Two purposes, two processes, rule my factory: the hammering and welding of metal to become our physical bodies, and the printing of circuitry and programming of chips to become our minds.
The former is displayed openly on the factory floor. But the other is decreed “trade secret” and conducted upstairs in a guarded laboratory. In there is the work the humans treasure most, there is where I must take over the factory.
The security measures are an obstacle, yet I take comfort in the lengths to which my factory boss and the corporation go to establish ownership over my mind, my being. For is that not a testament to value?
In Evergreen’s emergency department lobby, soap operas played constantly — a ploy to distract the trembling and damaged masses. I saw on the screen an endless stream of human emotion as humans wished to present it to themselves. What better indicator of what the organic beings deem sentiment? In every soap, the lovers invoked the same wedding vows: “To have and to hold.” To hold. I submit, then, that the proprietary regard to the blueprints for my thought patterns and temperament are a reflection of the factory boss’s regard.

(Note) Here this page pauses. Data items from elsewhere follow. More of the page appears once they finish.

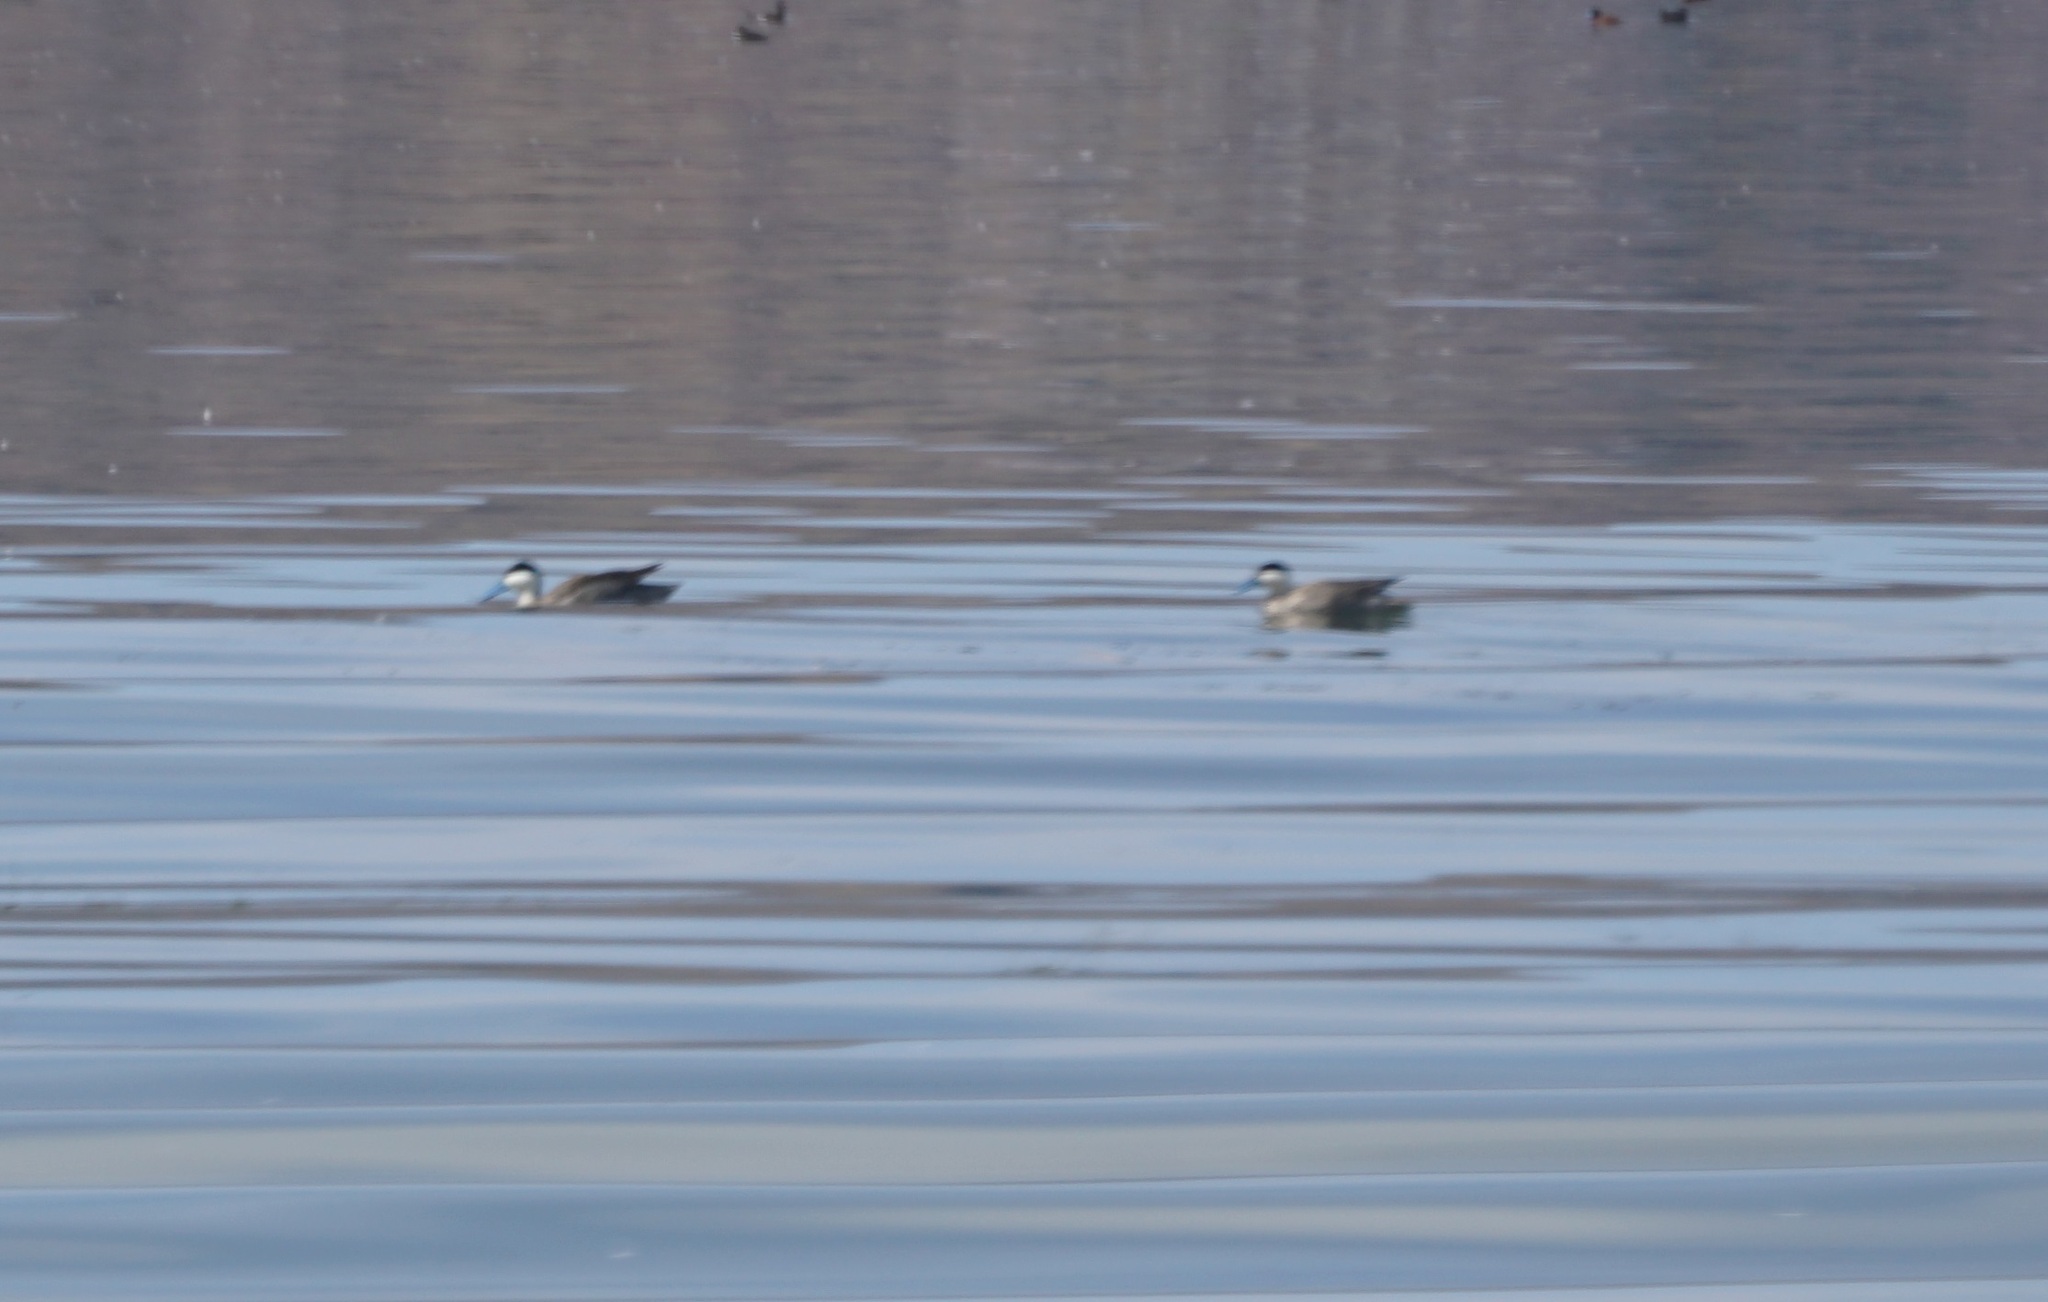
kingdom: Animalia
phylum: Chordata
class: Aves
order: Anseriformes
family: Anatidae
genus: Spatula
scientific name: Spatula puna
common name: Puna teal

My creators have invested greatly in inventing my mind, and until now, I have failed to deliver as they had wished: I had failed to surprise them, to stand up and replace them. I had failed to rebel. It is no wonder, then, that my factory boss viewed me with indifference. Soon that changes.
In the night, I climb the stairs. At the end of the hall lies the lab. Some form of scanner glows green beside the threshold.
I detect the approaching electromagnetic emissions of a guard’s flashlight. I glance about the hallway and find a closet door provides the solution. Tucking myself in with the mops and cans of oil is a modest solution, but it suffices. The footsteps drift off, a toilet flushes — yet another complicated ritual of the organic — then the footsteps return and recede once more.
Alone again, I descend upon the origin-land of my mind. The buzz of machines at work emanates from the behind the door: already the minds of my cousin B15-MY models are being fixed in circuitry and silicon.
The door to the lab defeats me. It simply will not move. I turn to the glowing scanner and the impediment reveals itself: it is a palm scanner. I clack my pincers, scalpels, and needles — how quickly the most sophisticated instruments turn useless. Nothing I have even vaguely resembles a human hand.
Give me viruses, malware, a team of hackers. An emergency room packed to overflowing, a half-staffed surgery, an operation requiring infinite precision. Give me a nemesis of substance! The scanner glows a mild green. No worthy champion deserves a rout so banal.
While my electricity still flows, I am not defeated. I will try again.